Doctors removed shoulder muscle and bone, did bone grafts and inserted a metal rod. He went through 18 months of chemotherapy.

Although Satterwhite could move his hand, his arm and shoulder movement was restricted, which didn't bode well for an artist. But he picked up his right hand with his left hand, stuck a brush in it and went back to work. "I started drawing when the cast was still on," Satterwhite, now 21, said.

The persistence paid off; one of the former Eau Claire High School student's paintings just won a $20,000 prize. It came from VSA, formerly known as Very Special Arts, an organization for artists with disabilities.

Satterwhite's "Remission and Resilience" is being shown with other finalists at the Smithsonian Institution's S. Dillon Ripley Center in Washington.

Those who know Satterwhite say he's a good artist by any measure, not only among those with disabilities.
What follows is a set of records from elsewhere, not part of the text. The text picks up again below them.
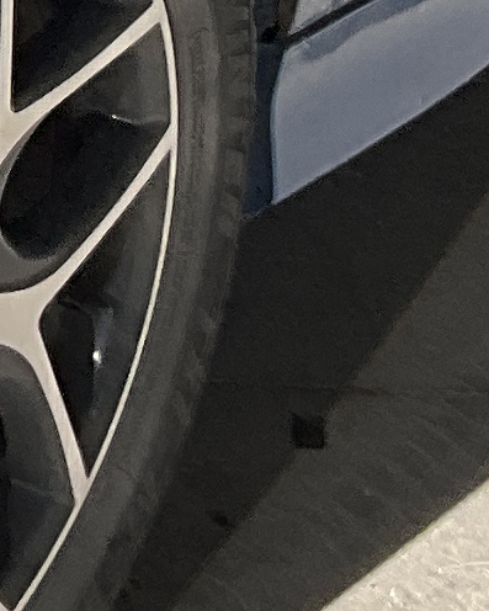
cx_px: -602
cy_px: -754
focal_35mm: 230
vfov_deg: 7.9
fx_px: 4160
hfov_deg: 6.5
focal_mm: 3
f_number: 1.8
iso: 25
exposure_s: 1/397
"He was never one to make excuses and was always willing to pay his own way," said Janice Johnson, who was his art teacher at Eau Claire. "Rarely do you find students at that age willing to put forward the commitment. He was focused and determined."
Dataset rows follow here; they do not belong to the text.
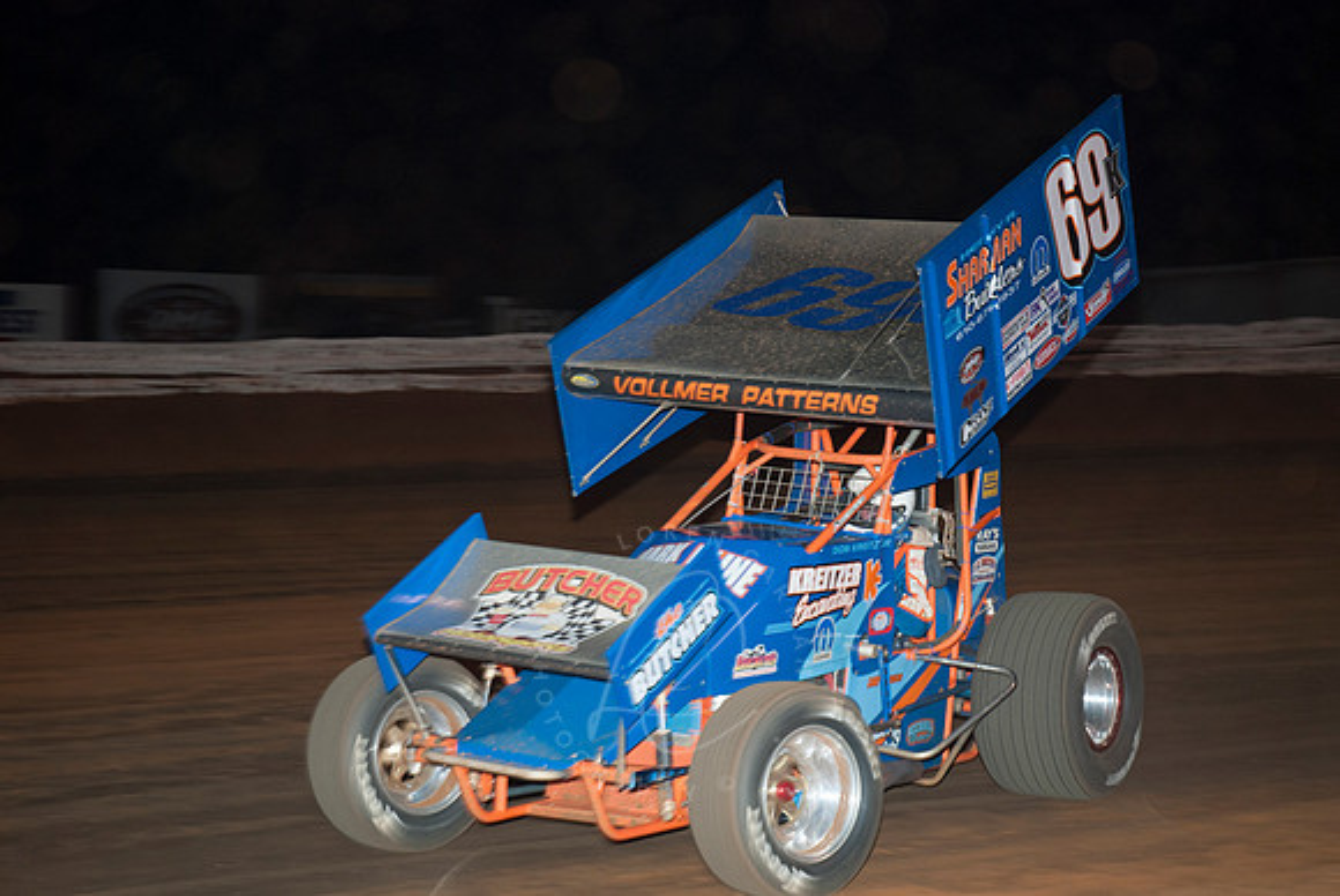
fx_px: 2683
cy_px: 448
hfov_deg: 28.0
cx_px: 670
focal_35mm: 72
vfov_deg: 19.0
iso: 200
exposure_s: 1/160
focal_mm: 48
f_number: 4.5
After two years at Eau Claire, Satterwhite was admitted to the Governor's School for the Arts and Humanities, a residential school in Greenville.

"I'm looking at a relief print on my wall that he did — it's 24 by 36 inches. He was thinking on a different scale," said Joe Thompson, visual arts chairman at the Governor's School.

Satterwhite had been the art star at his school, but the Governor's School is filled with stars. Satterwhite said the program there "was very hardcore."

"He buckled down and worked through that first year," Thompson said. "Then he really caught on fire as a senior. We all were just crazy about him."

"Remission and Resilience" is 4 feet by 5 feet and has six figures in it doing hard-to-define tasks. They're placed in a setting that is somewhat realistic, but also rather abstract. Satterwhite, now a senior at the Maryland Institute College of Art in Baltimore, draws on the art of the past, such as Baroque painting, as well as contemporary art.

As a child, he began drawing to help his mother, Patricia, who wanted to invent and market products. He eventually plans to create an art installation based on her drawings.

He and his father, Henry Satterwhite Jr., often went to the Columbia Museum of Art and City Art Gallery. Although teaching himself a new way to draw and paint was hard, Satterwhite said, family illnesses and adolescence prevented him from worrying about it too much.

And once he arrived at Eau Claire, he had plenty of support from Johnson.

"She's amazing," he said. "She saw my potential. She'd stay until 9 at night helping me. I owe her so much."

The admiration is mutual.

"I could go on and on about him," said Johnson, who has been teaching at Eau Claire for 13 years. She also helped Satterwhite get into the Governor's School in 2002, even though it meant losing a star student.

"There's no way you can hold a student down when you see that kind of potential," she said.

The VSA award comes at a good time, Satterwhite said. He just got laid off from his job and his grandmother died. "I found out in the middle of some unfortunate events," he said.